> [SOURCE MATERIAL]:
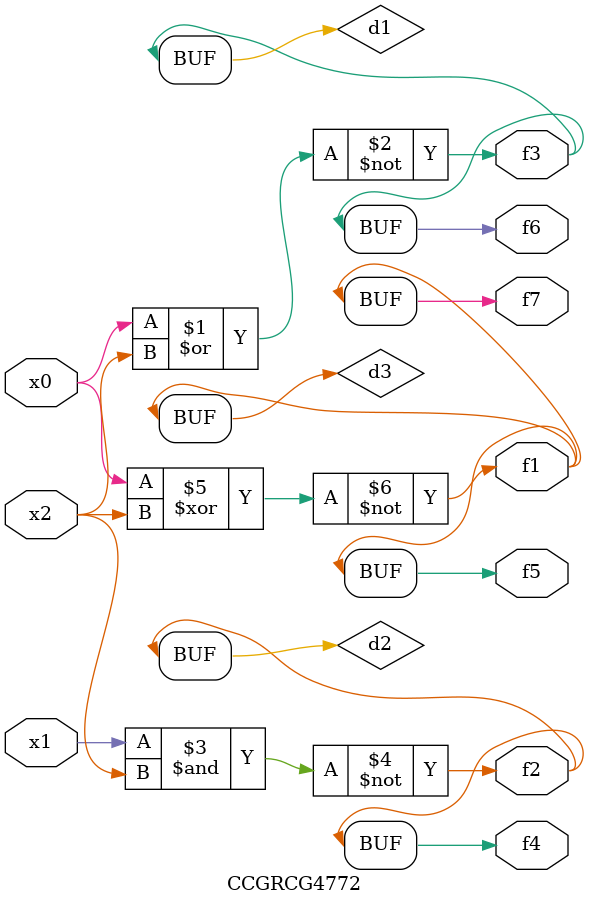
<source format=v>
module CCGRCG4772(
	input x0, x1, x2,
	output f1, f2, f3, f4, f5, f6, f7
);

	wire d1, d2, d3;

	nor (d1, x0, x2);
	nand (d2, x1, x2);
	xnor (d3, x0, x2);
	assign f1 = d3;
	assign f2 = d2;
	assign f3 = d1;
	assign f4 = d2;
	assign f5 = d3;
	assign f6 = d1;
	assign f7 = d3;
endmodule

</source>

> [EXERCISE DIRECTIONS]: Your task is to transcribe all of the records precisely, with no images included.

> [PROBLEM SOLUTION]:
<source format=v>
module CCGRCG4772(
	input x0, x1, x2,
	output f1, f2, f3, f4, f5, f6, f7
);

	wire d1, d2, d3;

	nor (d1, x0, x2);
	nand (d2, x1, x2);
	xnor (d3, x0, x2);
	assign f1 = d3;
	assign f2 = d2;
	assign f3 = d1;
	assign f4 = d2;
	assign f5 = d3;
	assign f6 = d1;
	assign f7 = d3;
endmodule

</source>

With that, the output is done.